Two more from Wikipedia:

A Gulag joke:
Three men are sitting in a cell in the (KGB headquarters) Dzerzhinsky Square. The first asks the second why he has been imprisoned, who replies, "Because I criticized Karl Radek." The first man responds, "But I am here because I spoke out in favor of Radek!" They turn to the third man who has been sitting quietly in the back, and ask him why he is in jail. He answers, "I'm Karl Radek."

A Stalin joke:
Stalin reads his report to the Party Congress. Suddenly someone sneezes. "Who sneezed?" Silence. "First row! On your feet! Shoot them!" They are shot, and he asks again, "Who sneezed, Comrades?" No answer. "Second row! On your feet! Shoot them!" They are shot too. "Well, who sneezed?" At last a sobbing cry resounds in the Congress Hall, "It was me!
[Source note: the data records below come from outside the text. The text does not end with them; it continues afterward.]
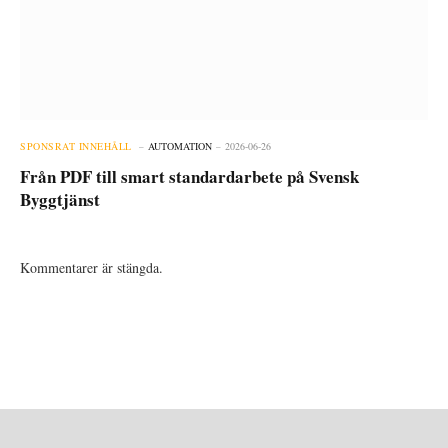
SPONSRAT INNEHÅLL
AUTOMATION
2026-06-26
Från PDF till smart standardarbete på Svensk
Byggtjänst
Kommentarer är stängda.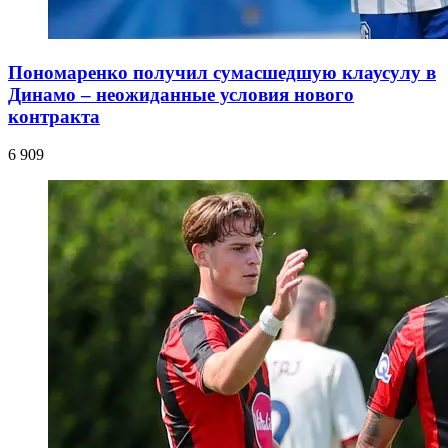
Пономаренко получил сумасшедшую клаусулу в
Динамо – неожиданные условия нового
контракта
6 909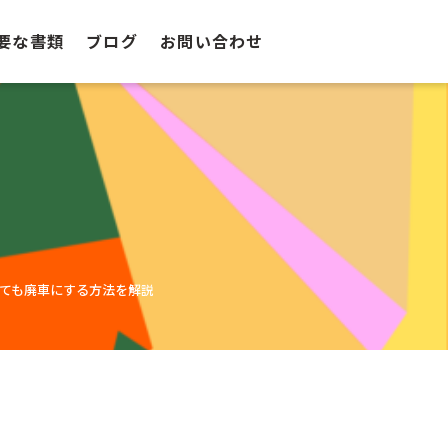
要な書類
ブログ
お問い合わせ
ても廃車にする方法を解説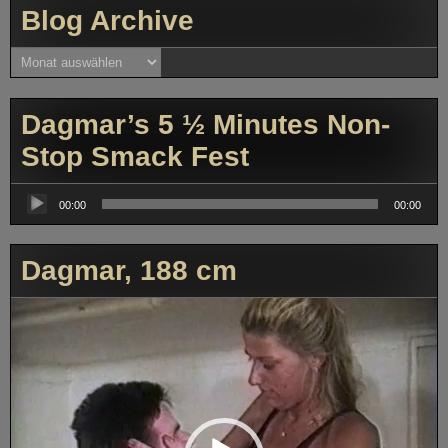
Blog Archive
Blog
Archive
Dagmar’s 5 ½ Minutes Non-
Stop Smack Fest
Audio-
Player
00:00
00:00
Dagmar, 188 cm
Video-
Player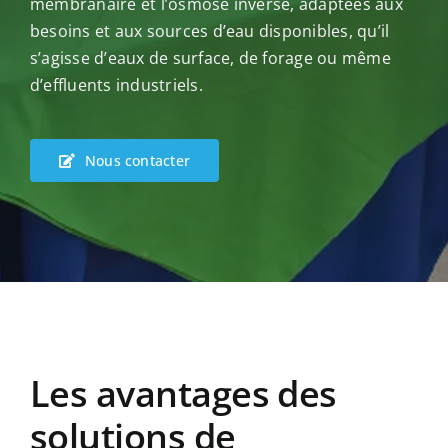
membranaire et l’osmose inverse, adaptées aux
besoins et aux sources d’eau disponibles, qu’il
s’agisse d’eaux de surface, de forage ou même
d’effluents industriels.
Nous contacter
Les avantages des
solutions de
Me!" Stalin says, "Bless you, Comrade!" and resumes his speech.


Our pictures today come from Moyer Road - this is the road that Vineland Estates Winery is located on.  This silver barked bush along the side of the road is very photogenic as it is.  It becomes the texture for an abstract pattern created in photoshop.

Tuesday, November 6, 2018

Squares and Rectangles

I experience our industrial and post-industrial society as having an orientation towards squares and rectangles.  These are prevalent around us in every day things - mores than circles, ovals, and waves.  Our houses, tables, pictures, paper - all kinds of things are square and rectangular - so many things come in those shapes.  The folders on my computer and the window I am typing in - these follow the pattern.  What makes this predominant?
The predominance of the right angle in architectural plans is the topic of Why are most buildings rectangular?  by Philip Steaman.  He answers the question:

"A geometrical demonstration comparing room shapes and room arrangements on square, triangular and hexagonal grids indicates that it is the superior flexibility of dimensioning allowed by rectangular packings that leads to their predominance".  His article
 iHERE

So rectangular it is for many things - efficiency.  There might be more than this.  In a tutorial on how to use shapes creatively at visme.co  the ideas and feelings of shapes are outlined :
  • Squares and rectangles are reliable, give stability and suggest order
  • Circles represent completion, wholeness and harmony
  • Pentagons, hexagons, octagons give designs a unique feel.  They can also be used to portray an already known use of the shape. 
So in addition to efficiency, we get reliability, stability and order.  Squares and rectangles seem to be our chosen sensibility. I would think this has been the case since ancient Greece and Rome when geometry was explored and recorded.  I wonder what would change this progression? Can we evolve to another set of shapes?  I don't see easy answers in my search, so will pursue this in the future.

We move to our pictures today -  taken in the Niagara Street arboretum where the weeping cherry tree is located. It is the subject of the last picture.